## What is needed
Copy out the part of the data that opens with the line containing "country: Malaysia" and closes with the line containing "name author: Engl.", including both of those lines. Reproduce each line character for character.

────────

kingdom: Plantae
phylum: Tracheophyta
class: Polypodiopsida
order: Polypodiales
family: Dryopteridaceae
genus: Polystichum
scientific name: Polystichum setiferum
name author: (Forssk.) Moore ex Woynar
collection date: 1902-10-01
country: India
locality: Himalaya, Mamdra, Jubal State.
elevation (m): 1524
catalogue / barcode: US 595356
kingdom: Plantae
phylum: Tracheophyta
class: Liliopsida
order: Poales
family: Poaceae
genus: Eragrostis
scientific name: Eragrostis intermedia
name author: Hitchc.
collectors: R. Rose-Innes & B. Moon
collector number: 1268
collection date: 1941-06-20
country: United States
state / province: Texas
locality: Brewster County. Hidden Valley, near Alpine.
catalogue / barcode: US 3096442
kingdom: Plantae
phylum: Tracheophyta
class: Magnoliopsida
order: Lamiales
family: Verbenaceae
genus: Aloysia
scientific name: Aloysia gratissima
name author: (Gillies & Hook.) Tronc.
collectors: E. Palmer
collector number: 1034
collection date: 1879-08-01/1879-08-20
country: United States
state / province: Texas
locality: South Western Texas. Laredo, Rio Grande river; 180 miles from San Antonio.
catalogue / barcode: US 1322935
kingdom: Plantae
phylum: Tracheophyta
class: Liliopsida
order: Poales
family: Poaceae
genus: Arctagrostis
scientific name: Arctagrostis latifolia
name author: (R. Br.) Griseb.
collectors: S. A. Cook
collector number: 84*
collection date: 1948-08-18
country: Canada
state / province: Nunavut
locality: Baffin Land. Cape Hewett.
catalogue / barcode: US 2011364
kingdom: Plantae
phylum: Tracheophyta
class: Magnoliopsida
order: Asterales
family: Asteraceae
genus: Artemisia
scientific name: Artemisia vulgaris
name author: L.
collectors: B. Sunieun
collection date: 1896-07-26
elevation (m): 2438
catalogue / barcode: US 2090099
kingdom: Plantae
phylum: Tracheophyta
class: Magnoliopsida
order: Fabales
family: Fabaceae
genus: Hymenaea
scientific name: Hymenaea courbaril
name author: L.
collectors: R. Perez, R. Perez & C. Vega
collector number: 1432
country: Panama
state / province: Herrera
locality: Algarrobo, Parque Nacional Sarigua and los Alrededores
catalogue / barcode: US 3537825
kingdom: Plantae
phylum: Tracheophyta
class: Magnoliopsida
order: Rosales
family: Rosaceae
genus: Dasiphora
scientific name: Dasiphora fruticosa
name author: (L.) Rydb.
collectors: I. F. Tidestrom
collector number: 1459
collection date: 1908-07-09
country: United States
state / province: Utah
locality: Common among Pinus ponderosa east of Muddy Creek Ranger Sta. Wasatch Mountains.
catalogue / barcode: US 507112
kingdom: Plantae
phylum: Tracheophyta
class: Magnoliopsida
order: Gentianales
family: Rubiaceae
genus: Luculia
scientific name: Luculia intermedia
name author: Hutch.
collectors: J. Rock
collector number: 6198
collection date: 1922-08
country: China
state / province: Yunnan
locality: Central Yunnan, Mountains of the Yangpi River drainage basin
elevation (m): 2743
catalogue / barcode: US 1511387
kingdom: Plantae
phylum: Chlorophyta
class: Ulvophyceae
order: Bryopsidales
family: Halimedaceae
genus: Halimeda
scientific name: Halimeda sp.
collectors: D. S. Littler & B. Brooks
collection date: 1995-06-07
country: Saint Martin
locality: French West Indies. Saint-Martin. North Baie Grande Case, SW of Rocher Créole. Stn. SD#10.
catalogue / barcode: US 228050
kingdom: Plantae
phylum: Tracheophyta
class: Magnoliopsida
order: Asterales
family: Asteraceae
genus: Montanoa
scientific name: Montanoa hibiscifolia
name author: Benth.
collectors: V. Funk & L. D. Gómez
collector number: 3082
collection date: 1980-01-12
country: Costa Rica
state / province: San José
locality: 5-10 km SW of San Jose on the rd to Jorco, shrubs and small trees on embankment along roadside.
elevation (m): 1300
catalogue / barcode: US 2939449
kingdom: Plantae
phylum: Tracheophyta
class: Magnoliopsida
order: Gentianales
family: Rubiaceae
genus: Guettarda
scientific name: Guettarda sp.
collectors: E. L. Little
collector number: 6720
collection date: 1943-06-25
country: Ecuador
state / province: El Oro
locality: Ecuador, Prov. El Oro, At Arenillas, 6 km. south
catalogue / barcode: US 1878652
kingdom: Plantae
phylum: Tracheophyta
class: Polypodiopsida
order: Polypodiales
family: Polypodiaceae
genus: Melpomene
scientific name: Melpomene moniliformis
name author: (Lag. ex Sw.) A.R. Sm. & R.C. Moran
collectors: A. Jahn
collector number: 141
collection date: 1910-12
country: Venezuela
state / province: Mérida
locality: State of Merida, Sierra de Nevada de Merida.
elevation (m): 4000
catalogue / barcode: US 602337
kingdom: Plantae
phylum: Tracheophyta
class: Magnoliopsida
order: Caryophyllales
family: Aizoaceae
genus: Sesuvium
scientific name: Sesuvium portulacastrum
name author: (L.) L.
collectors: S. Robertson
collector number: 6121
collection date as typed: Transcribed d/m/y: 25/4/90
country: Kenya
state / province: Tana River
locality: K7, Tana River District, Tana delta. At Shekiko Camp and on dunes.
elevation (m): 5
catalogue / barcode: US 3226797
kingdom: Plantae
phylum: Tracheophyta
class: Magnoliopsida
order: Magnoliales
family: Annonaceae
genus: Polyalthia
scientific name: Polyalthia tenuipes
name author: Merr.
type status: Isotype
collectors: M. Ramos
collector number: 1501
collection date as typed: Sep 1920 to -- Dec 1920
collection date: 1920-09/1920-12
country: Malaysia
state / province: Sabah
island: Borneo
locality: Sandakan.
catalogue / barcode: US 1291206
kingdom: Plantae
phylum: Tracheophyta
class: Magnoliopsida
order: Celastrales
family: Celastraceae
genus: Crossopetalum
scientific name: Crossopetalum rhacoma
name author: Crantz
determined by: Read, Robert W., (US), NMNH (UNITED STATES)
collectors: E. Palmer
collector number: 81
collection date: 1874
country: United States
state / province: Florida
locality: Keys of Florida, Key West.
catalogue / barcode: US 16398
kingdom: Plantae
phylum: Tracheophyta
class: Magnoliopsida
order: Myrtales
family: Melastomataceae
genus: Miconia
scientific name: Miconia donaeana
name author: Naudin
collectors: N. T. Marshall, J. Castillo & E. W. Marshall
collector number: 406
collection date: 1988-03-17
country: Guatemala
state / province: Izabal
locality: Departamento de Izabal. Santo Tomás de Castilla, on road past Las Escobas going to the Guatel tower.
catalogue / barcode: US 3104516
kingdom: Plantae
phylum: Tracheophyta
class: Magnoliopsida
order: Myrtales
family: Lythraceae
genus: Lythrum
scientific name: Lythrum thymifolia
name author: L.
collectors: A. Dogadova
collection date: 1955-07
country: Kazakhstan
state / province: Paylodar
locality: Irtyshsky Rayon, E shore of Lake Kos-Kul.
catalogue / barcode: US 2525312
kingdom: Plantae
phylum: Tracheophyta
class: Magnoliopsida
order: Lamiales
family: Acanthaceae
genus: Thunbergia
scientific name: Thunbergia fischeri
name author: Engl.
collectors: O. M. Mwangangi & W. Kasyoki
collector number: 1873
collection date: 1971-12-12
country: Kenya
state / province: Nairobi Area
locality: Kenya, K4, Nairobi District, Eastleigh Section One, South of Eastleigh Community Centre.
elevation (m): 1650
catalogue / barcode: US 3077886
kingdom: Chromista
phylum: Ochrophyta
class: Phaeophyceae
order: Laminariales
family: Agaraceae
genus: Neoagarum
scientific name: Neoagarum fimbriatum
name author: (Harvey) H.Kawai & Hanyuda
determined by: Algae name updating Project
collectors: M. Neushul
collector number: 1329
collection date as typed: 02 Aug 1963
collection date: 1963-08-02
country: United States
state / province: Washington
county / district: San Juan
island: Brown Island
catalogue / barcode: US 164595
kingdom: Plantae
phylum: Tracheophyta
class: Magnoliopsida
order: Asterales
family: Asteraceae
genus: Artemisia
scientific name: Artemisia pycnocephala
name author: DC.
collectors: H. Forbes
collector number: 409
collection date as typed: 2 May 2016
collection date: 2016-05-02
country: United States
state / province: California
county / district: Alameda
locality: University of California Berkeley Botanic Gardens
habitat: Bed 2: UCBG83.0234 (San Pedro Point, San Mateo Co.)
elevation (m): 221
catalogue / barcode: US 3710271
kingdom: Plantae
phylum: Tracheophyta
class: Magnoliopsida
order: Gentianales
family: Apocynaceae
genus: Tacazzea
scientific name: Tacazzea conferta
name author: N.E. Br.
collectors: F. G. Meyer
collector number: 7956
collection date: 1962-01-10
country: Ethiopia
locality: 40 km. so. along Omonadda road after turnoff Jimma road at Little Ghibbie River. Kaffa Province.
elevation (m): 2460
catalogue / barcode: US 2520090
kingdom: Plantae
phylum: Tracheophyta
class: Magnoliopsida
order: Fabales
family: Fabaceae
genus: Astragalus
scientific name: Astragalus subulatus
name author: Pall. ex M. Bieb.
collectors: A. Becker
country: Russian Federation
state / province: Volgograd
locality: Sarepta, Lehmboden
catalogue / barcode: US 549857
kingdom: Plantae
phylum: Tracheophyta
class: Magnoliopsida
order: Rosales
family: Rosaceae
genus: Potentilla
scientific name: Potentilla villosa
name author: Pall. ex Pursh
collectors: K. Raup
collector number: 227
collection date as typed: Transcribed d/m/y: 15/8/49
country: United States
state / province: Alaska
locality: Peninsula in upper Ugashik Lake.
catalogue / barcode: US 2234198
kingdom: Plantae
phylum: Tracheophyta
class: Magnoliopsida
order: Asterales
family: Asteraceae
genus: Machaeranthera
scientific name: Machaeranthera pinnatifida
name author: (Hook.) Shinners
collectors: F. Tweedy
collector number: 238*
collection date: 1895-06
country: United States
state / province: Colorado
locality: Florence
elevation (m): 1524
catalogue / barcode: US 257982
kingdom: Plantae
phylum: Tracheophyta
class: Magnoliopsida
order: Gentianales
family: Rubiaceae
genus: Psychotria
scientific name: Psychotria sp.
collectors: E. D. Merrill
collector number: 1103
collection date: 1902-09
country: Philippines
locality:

────────

## Exercise output
country: Malaysia
state / province: Sabah
island: Borneo
locality: Sandakan.
catalogue / barcode: US 1291206
kingdom: Plantae
phylum: Tracheophyta
class: Magnoliopsida
order: Celastrales
family: Celastraceae
genus: Crossopetalum
scientific name: Crossopetalum rhacoma
name author: Crantz
determined by: Read, Robert W., (US), NMNH (UNITED STATES)
collectors: E. Palmer
collector number: 81
collection date: 1874
country: United States
state / province: Florida
locality: Keys of Florida, Key West.
catalogue / barcode: US 16398
kingdom: Plantae
phylum: Tracheophyta
class: Magnoliopsida
order: Myrtales
family: Melastomataceae
genus: Miconia
scientific name: Miconia donaeana
name author: Naudin
collectors: N. T. Marshall, J. Castillo & E. W. Marshall
collector number: 406
collection date: 1988-03-17
country: Guatemala
state / province: Izabal
locality: Departamento de Izabal. Santo Tomás de Castilla, on road past Las Escobas going to the Guatel tower.
catalogue / barcode: US 3104516
kingdom: Plantae
phylum: Tracheophyta
class: Magnoliopsida
order: Myrtales
family: Lythraceae
genus: Lythrum
scientific name: Lythrum thymifolia
name author: L.
collectors: A. Dogadova
collection date: 1955-07
country: Kazakhstan
state / province: Paylodar
locality: Irtyshsky Rayon, E shore of Lake Kos-Kul.
catalogue / barcode: US 2525312
kingdom: Plantae
phylum: Tracheophyta
class: Magnoliopsida
order: Lamiales
family: Acanthaceae
genus: Thunbergia
scientific name: Thunbergia fischeri
name author: Engl.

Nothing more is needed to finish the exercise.